Rachat de la ligne par la SNCF

Dès le début des années 1870, il apparaît qu’une rentabilité sera difficile à atteindre. L’Etat décide donc de mettre la main à la poche pour aider à financer ces lignes secondaires françaises. Les retombées économiques sont immédiates, grâce au chemin de fer, les communes rurales et ostréicoles des rives de la Seudre exportent leurs marchandises hors de leur territoire. Le transport de voyageur permet également de désenclaver la presqu’île d’Arvert dont les voies de mobilité étaient archaïques.

Le Train des Mouettes, Un joli voyage dans le temps !

C’est la dernière et unique ligne départementale encore préservée en Charente. C’est pourquoi elle revit grâce aux efforts combinés du département, propriétaire de la ligne, et de l’association de bénévoles « trains et traction » qui fait rouler les trains.

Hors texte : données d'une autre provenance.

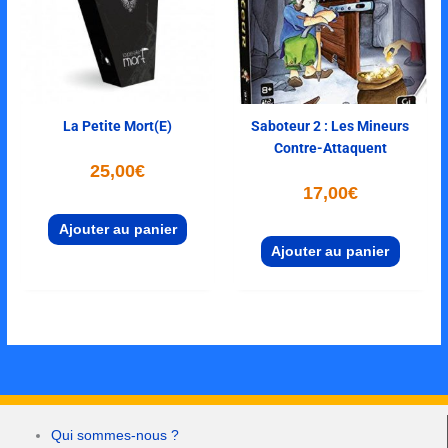
La Petite Mort(e)
Saboteur 2 : Les Mineurs
Contre-Attaquent
25,00
€
17,00
€
Ajouter au panier
Ajouter au panier
Qui sommes-nous ?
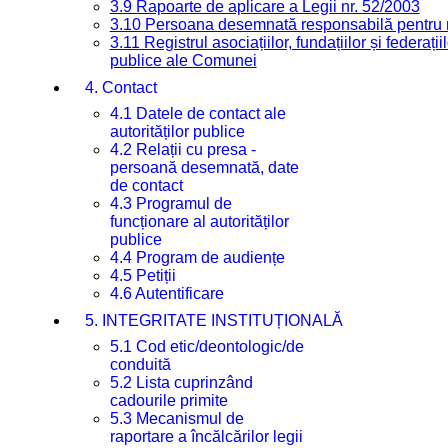
3.9 Rapoarte de aplicare a Legii nr. 52/2003
3.10 Persoana desemnată responsabilă pentru re
3.11 Registrul asociațiilor, fundațiilor și federații
publice ale Comunei
4. Contact
4.1 Datele de contact ale
autorităților publice
4.2 Relații cu presa -
persoană desemnată, date
de contact
4.3 Programul de
funcționare al autorităților
publice
4.4 Program de audiențe
4.5 Petiții
4.6 Autentificare
5. INTEGRITATE INSTITUȚIONALĂ
5.1 Cod etic/deontologic/de
conduită
5.2 Lista cuprinzând
cadourile primite
5.3 Mecanismul de
raportare a încălcărilor legii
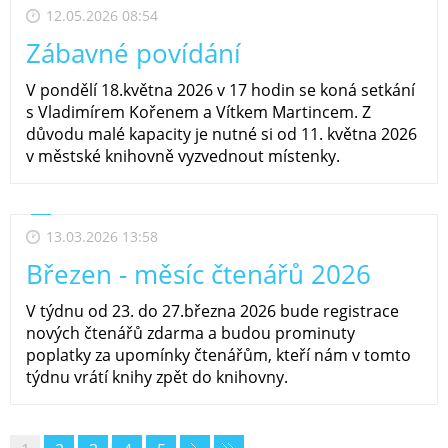
12.05.2026 08:54
Zábavné povídání
V pondělí 18.května 2026 v 17 hodin se koná setkání
s Vladimírem Kořenem a Vítkem Martincem. Z
důvodu malé kapacity je nutné si od 11. května 2026
v městské knihovně vyzvednout místenky.
13.03.2026 13:58
Březen - měsíc čtenářů 2026
V týdnu od 23. do 27.března 2026 bude registrace
nových čtenářů zdarma a budou prominuty
poplatky za upomínky čtenářům, kteří nám v tomto
týdnu vrátí knihy zpět do knihovny.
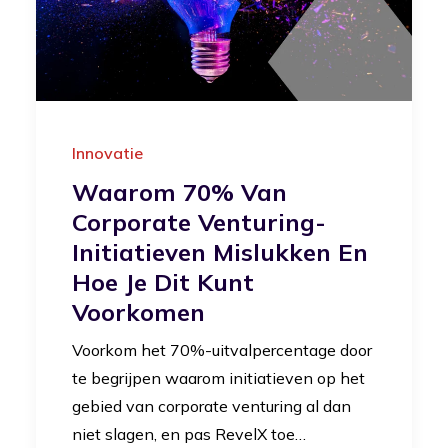
Innovatie
Waarom 70% Van
Corporate Venturing-
Initiatieven Mislukken En
Hoe Je Dit Kunt
Voorkomen
Voorkom het 70%-uitvalpercentage door
te begrijpen waarom initiatieven op het
gebied van corporate venturing al dan
niet slagen, en pas RevelX toe…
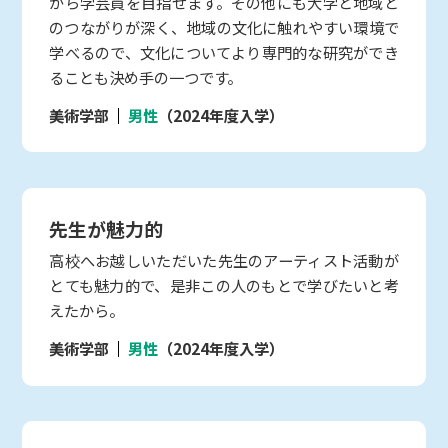
がら学芸員を目指せます。その他にも大学と地域と
のつながりが深く、地域の文化に触れやすい環境で
学べるので、文化についてより専門的な研究ができ
ることも決め手の一つです。
美術学部
男性
（2024年度入学）
先生が魅力的
高校へお越しいただいた先生のアーティスト活動が
とても魅力的で、是非この人のもとで学びたいと考
えたから。
美術学部
男性
（2024年度入学）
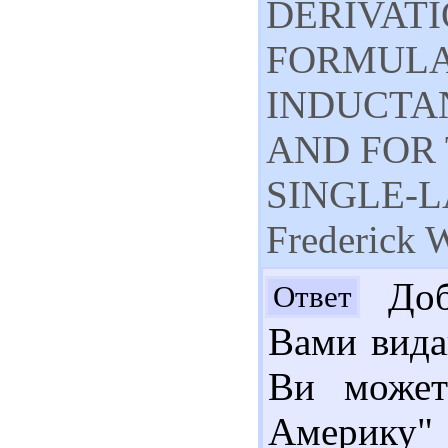
DERIVATI
FORMULA
INDUCTA
AND FOR
SINGLE-L
Frederick 
Добр
Ответ
Вами вида
Ви может
Америку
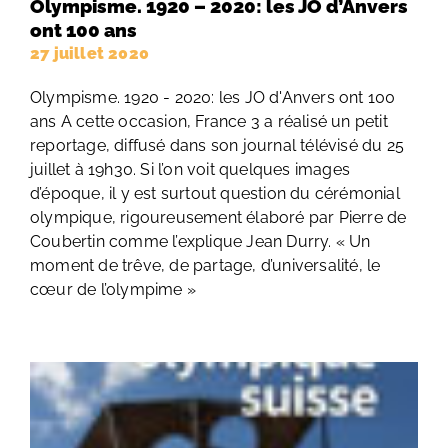
Olympisme. 1920 – 2020: les JO d’Anvers
ont 100 ans
27 juillet 2020
Olympisme. 1920 - 2020: les JO d'Anvers ont 100
ans A cette occasion, France 3 a réalisé un petit
reportage, diffusé dans son journal télévisé du 25
juillet à 19h30. Si l’on voit quelques images
d’époque, il y est surtout question du cérémonial
olympique, rigoureusement élaboré par Pierre de
Coubertin comme l’explique Jean Durry. « Un
moment de trêve, de partage, d’universalité, le
cœur de l’olympime »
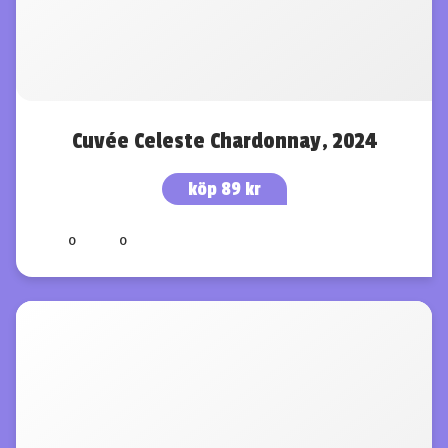
Cuvée Celeste Chardonnay, 2024
köp 89 kr
0
0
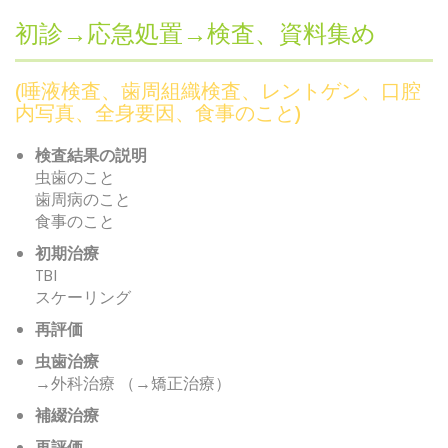
初診→応急処置→検査、資料集め
(唾液検査、歯周組織検査、レントゲン、口腔
内写真、全身要因、食事のこと)
検査結果の説明
虫歯のこと
歯周病のこと
食事のこと
初期治療
TBI
スケーリング
再評価
虫歯治療
→外科治療 （→矯正治療）
補綴治療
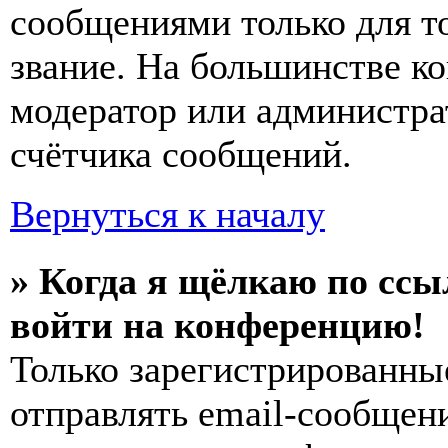
сообщениями только для т
звание. На большинстве к
модератор или администра
счётчика сообщений.
Вернуться к началу
» Когда я щёлкаю по ссы
войти на конференцию!
Только зарегистрированны
отправлять email-сообщен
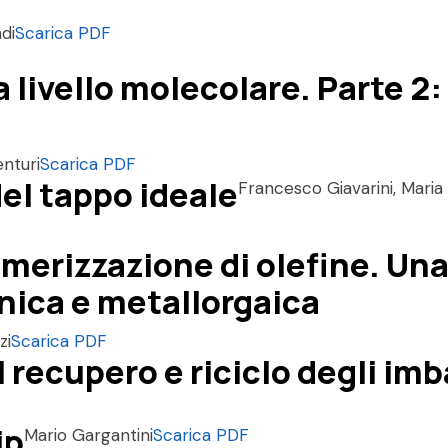
di
Scarica PDF
livello molecolare. Parte 2:
enturi
Scarica PDF
del tappo ideale
Francesco Giavarini, Maria 
imerizzazione di olefine. Una
anica e metallorgaica
zi
Scarica PDF
l recupero e riciclo degli imb
ip
Mario Gargantini
Scarica PDF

Au début du 20ème siècle? les travaux ferroviaires couvrent la France de lignes secondaires (Carte des lignes 1914). Il y en a même dans les îles de Ré et d’Oléron.
Aujourd’hui, seule subsiste l’étoile de Saintes qui relie l’ancienne préfecture de Charente maritime à celles des départements voisins (Bordeaux, Angoulême, Niort et aux villes de la côte, La Rochelle, Rochefort et Royan (carte des
années 2000).

C’est le patrimoine des Charentais qui est ainsi préservé et présenté comme dans un musée vivant.
C’est donc une expérience de remontée dans le temps que nous vous proposons. Oubliez le confort d’aujourd’hui, la vitesse et la technologie. Pensez qu’en 1890, date d’ouverture de la ligne, il n’y avait que des chemins de terre, sur lesquels on circulait à pied, en vélo ou à cheval, mais au pas (soit 5Km/h)! L’arrivée du chemin de fer (et oui les rails sont en fer !) correspondent à l’arrivée du progrès. On pouvait désormais voyager à 35 Km/h et transporter des lourdes charges (chaque wagon emporte entre 3 et 10 fois plus qu’un char à bœufs !).
Ce nouveau moyen de transport a permis l’essor économique du territoire en permettant aux huîtres d’être livrées plus vite et plus loin ! En permettant de transporter les Bois exploités dans la forêt de la Coubre et le sel des marais salants du bassin « Marennes Oléron ». C’est toute la presqu’île qui se développe.

Bientôt, les bains de Mer des années d’après-guerre (1920 – 1930) amèront aussi les passagers sur la ligne en direction des plages. Ce sont donc des compositions mixtes qui circuleront sur cette voie (voitures et wagons, voyageurs et marchandises)…

Aujourd’hui, la ligne fermée par la SNCF en 1980, vous accueille de nouveau et nous vous présentons les matériels de cette époque dont la plus ancienne locomotive à vapeur autorisée à tracter un train de voyageurs en France, La SCHNEIDER Modèle « Progrès ». Les voitures sont basées sur des châssis de 1945 et les fourgons sont de 1950.